[Supplied records — start]
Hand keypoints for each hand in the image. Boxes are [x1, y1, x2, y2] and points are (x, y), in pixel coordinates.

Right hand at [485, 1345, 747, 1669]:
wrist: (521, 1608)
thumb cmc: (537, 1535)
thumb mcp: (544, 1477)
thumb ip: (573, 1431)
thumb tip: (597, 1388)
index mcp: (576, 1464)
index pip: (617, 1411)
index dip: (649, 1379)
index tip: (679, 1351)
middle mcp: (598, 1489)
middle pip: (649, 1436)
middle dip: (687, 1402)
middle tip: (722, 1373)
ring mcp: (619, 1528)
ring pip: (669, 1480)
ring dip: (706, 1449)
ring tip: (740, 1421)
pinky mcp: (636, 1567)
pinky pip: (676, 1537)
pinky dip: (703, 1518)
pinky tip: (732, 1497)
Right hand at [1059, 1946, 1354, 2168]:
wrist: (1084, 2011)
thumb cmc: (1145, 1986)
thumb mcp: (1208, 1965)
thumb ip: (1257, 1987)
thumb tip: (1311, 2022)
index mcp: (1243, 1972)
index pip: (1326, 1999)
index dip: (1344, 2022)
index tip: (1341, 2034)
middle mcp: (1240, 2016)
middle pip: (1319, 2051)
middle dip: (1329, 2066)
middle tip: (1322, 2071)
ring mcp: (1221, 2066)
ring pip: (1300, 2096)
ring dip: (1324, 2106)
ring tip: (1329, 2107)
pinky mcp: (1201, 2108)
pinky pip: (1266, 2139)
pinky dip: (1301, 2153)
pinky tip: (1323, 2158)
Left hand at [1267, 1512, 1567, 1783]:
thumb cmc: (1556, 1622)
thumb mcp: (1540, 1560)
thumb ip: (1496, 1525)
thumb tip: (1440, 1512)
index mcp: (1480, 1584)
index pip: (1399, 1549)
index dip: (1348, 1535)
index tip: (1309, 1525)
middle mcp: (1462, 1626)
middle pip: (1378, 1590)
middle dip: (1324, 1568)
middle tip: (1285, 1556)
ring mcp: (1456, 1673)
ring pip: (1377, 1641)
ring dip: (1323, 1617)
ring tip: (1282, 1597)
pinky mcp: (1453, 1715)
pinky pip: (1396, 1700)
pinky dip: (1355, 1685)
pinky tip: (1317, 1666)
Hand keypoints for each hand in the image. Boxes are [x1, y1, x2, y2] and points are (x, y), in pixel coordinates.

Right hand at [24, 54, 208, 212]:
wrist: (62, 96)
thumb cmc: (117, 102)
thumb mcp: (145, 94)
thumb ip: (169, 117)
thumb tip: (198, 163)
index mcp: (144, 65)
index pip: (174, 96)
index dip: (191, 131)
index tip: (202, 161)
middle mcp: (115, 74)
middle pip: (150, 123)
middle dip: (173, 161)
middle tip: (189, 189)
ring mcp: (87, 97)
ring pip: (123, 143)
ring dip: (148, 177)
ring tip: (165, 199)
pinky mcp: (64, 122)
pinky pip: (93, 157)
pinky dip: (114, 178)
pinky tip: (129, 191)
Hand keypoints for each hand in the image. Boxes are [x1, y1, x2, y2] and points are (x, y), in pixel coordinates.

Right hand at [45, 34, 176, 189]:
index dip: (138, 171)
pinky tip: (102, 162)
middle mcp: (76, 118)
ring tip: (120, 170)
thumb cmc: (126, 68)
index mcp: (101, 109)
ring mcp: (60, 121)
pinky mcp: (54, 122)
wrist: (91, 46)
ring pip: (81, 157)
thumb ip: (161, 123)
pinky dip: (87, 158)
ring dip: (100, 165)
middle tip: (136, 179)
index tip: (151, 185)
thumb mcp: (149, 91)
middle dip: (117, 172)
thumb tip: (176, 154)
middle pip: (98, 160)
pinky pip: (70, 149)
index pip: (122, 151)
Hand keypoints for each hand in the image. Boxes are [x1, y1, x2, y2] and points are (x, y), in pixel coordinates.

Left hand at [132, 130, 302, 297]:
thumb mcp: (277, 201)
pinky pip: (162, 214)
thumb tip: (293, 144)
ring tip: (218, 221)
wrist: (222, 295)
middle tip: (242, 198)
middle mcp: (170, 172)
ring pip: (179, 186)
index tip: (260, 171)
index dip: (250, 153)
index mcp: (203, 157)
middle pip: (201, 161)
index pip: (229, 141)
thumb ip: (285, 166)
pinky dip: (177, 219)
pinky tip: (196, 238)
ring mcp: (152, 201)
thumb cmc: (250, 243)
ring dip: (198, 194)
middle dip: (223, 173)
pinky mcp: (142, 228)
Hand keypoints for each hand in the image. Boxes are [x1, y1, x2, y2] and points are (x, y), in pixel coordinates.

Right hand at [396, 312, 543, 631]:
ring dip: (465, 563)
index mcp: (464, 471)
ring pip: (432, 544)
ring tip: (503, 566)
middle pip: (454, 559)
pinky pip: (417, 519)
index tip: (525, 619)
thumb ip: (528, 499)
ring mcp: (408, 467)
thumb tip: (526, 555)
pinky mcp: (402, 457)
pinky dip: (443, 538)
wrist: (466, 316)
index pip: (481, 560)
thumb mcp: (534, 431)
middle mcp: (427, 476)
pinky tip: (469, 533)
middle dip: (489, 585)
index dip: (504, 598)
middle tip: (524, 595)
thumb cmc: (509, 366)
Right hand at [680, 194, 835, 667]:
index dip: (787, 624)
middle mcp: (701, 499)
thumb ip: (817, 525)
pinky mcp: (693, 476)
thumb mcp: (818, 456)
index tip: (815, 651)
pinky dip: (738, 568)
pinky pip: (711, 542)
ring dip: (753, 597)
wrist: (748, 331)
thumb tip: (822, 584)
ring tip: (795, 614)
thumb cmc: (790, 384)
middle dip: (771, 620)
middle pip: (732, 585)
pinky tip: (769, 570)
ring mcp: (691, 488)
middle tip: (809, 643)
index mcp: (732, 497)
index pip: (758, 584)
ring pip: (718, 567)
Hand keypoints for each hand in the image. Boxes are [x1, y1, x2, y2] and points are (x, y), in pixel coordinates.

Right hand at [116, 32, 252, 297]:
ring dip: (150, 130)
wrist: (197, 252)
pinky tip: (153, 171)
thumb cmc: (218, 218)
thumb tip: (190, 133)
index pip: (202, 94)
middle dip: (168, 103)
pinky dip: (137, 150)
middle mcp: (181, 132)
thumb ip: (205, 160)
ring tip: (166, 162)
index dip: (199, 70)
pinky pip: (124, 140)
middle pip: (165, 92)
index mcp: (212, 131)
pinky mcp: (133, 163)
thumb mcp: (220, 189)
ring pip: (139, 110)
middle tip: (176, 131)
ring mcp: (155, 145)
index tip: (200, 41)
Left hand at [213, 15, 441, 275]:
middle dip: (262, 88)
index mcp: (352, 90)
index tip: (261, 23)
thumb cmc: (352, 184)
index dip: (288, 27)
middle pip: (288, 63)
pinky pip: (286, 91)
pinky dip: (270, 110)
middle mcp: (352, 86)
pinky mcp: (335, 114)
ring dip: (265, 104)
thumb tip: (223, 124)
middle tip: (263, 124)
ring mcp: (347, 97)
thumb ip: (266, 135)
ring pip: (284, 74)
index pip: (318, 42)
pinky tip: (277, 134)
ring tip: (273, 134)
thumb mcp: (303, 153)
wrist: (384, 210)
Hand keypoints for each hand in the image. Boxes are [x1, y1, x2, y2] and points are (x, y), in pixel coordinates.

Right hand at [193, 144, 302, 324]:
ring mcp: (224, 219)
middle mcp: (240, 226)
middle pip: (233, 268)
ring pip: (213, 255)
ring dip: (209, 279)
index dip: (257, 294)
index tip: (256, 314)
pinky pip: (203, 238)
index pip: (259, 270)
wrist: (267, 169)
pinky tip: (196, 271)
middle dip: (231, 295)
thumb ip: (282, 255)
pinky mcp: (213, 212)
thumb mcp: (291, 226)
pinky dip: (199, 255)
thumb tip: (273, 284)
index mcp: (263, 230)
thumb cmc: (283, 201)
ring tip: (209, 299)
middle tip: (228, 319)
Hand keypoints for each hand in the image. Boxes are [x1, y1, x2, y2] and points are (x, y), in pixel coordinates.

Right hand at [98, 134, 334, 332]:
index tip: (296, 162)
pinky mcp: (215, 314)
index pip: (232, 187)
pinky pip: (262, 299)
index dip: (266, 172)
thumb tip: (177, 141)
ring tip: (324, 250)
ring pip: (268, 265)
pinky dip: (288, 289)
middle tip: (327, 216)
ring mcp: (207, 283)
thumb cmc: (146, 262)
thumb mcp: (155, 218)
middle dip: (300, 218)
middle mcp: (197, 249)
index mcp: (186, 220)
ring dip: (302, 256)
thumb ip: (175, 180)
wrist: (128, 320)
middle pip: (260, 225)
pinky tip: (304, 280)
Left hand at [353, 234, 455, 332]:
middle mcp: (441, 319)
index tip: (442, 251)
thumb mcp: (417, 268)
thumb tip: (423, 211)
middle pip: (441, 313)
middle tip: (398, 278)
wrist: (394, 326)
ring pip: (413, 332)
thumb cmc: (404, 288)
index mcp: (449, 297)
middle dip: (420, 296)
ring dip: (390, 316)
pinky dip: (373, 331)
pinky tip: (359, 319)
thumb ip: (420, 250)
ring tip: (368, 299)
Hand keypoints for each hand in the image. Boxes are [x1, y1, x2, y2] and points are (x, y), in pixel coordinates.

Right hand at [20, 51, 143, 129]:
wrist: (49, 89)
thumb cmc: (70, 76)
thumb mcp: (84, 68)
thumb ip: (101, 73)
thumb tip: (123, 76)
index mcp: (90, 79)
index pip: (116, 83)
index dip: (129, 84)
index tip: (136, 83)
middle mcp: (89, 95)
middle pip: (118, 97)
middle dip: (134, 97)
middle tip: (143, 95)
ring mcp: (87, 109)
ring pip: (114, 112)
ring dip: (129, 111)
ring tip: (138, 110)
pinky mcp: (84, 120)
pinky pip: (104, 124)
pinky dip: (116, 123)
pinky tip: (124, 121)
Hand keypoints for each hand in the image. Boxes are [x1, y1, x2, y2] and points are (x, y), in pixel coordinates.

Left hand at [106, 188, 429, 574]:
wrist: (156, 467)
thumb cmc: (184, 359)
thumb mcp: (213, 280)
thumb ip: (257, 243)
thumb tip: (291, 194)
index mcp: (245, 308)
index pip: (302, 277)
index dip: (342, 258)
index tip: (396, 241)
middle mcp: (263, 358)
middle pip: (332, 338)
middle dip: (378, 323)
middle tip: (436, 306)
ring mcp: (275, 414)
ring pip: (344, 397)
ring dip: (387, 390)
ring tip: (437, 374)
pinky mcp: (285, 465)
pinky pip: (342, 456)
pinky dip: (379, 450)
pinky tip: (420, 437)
[Supplied records — finish]
- **Exercise details**: The word "Left" is the filter: copy every line of the listing above that contains it.

- **Task result**:
Left hand at [1267, 1512, 1567, 1783]:
Left hand at [132, 130, 302, 297]:
Left hand at [213, 15, 441, 275]:
Left hand at [353, 234, 455, 332]:
Left hand at [106, 188, 429, 574]:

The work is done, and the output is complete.